As these prizes attest, the natural world is a time-honoured source of medicines. In the arms race to protect themselves against infection, microbes, plants and animals evolved potent chemical weaponry, and folk medicine has long exploited their properties.
This year’s laureates depict the different paths drug discovery can take: one involved a partnership with US pharmaceutical powerhouse Merck, while the other drew on traditional Chinese medicine.
The story behind one half of the prize begins in the 1970s. Japanese microbiologist Satoshi Ōmura, who specialised in looking for new antibiotics, took a close look at the soil-dwelling bacteria Streptomyces – the same group that delivered streptomycin. From a handful of dirt dug up near a golf course in Ito, he isolated thousands of bacteria and grew them in broths, using unique methods he developed himself, before whittling them down to the 50 or so he deemed most promising.
Omura then sent these broths across the Pacific to the US Merck laboratories. There, Irish-born biologist William Campbell fed the broths to mice infected with roundworms. One of the broths cleared the parasite. Campbell isolated the roundworm-snuffing compound, then tweaked its chemical structure to make it extra lethal. He dubbed this new drug ivermectin.
Human trials showed ivermectin successfully treats a host of debilitating and deadly diseases caused by roundworm, including river blindness and lymphatic filariasis (also called elephantiasis). While adult parasites are untouched, it kills the young parasites that cause the debilitating symptoms, though even after decades of use, scientists aren’t sure exactly how the drug works. Unable to reproduce, the adult roundworm eventually dies (typically after two years). As of 2012, ivermectin was administered to more than 200 million people, along with countless livestock and pets – an achievement that delivered Ōmura and Campbell one half of the $960,000 prize.
The second half of the prize took a very different route. Its origins lie in the Chinese Cultural Revolution of the 1960s. Medical researcher Youyou Tu, then leading a group at the Academy of Traditional Chinese Medicine in Beijing, was given a secret military project by Chairman Mao himself: find a cure for malaria, which was ravaging North Vietnamese soldiers fighting the communist cause in jungles south of China.
So Tu pored over traditional Chinese recipes to treat fever.
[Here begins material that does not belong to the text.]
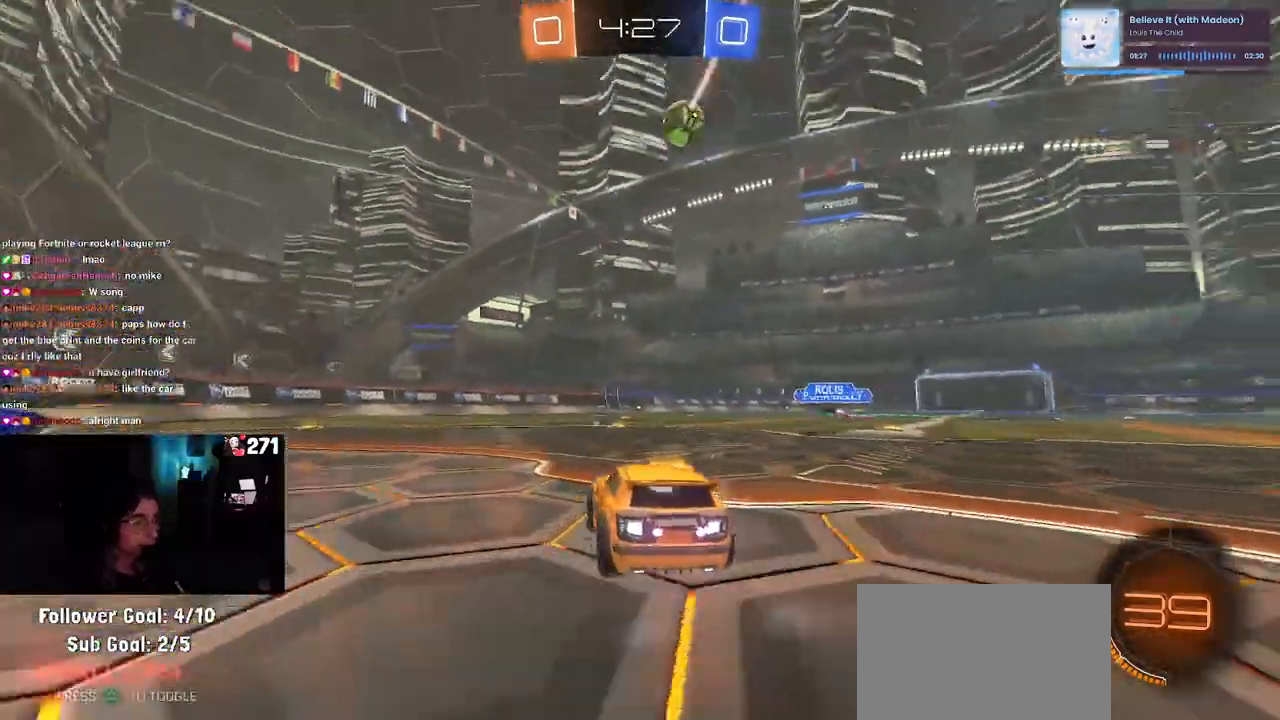
{"buttons": ["R2"], "left_stick": "right", "right_stick": "center", "events": [[50, "TRIANGLE", "up"], [333, "left_stick", "right"]]}
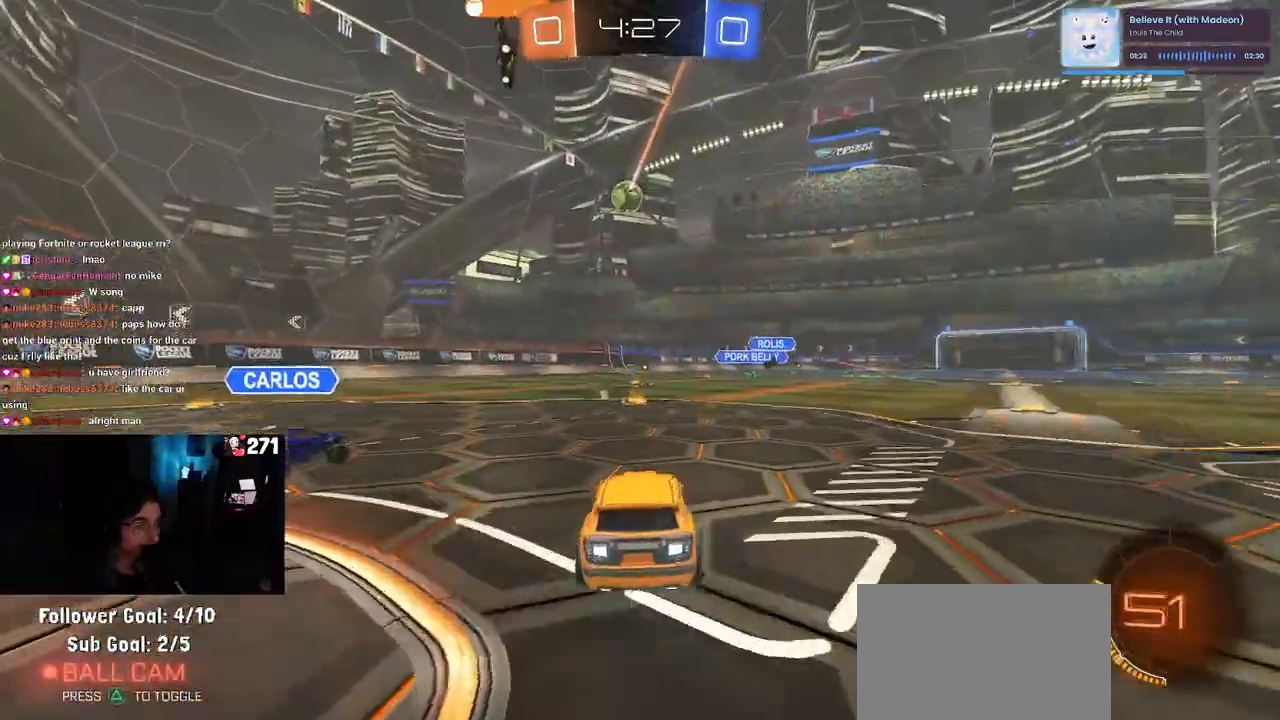
{"buttons": ["R2"], "left_stick": "left", "right_stick": "center", "events": [[17, "left_stick", "center"], [450, "left_stick", "left"]]}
One plant, she noticed, appeared in hundreds of recipes: Artemisia annua, or sweet wormwood.
She boiled up an extract from the plant, and gave it to malaria-infected rats. But the results were inconsistent, with cure rates swinging from 12% to 40%. Had she gotten the recipe wrong?
So she looked back at the literature – and had a ‘Eureka!’ moment. A recipe more than 1,600 years old said the healing juice was squeezed from fresh – not boiled – sweet wormwood leaves.
Cold extraction did the trick. It cured 100% of malaria-infected mice and monkeys. Clinical tests in the 1980s showed the extract not only reduced fever in infected humans, but also dropped the parasitic load in their blood.
Tu refined the active component, known as artemisinin or qinghaosu. It disrupts the ability of the parasite to multiply but as with avermectin, its exact mechanism remains unknown.
While some malaria strains have evolved resistance to artemisinin, it’s still highly effective when used with other drugs and mosquito-control methods such as nets and insecticides.
Will this year’s award inspire researchers to look to nature for medical solutions in an increasingly drug-resistant world?
Matthew Todd, a chemist at the University of Sydney, thinks so: “Every single organic chemist is a bit of a green-blooded hippy in terms of wanting the rainforests to survive. We know there are these compounds in there that are just stunning, and we never want to lose them as a resource.”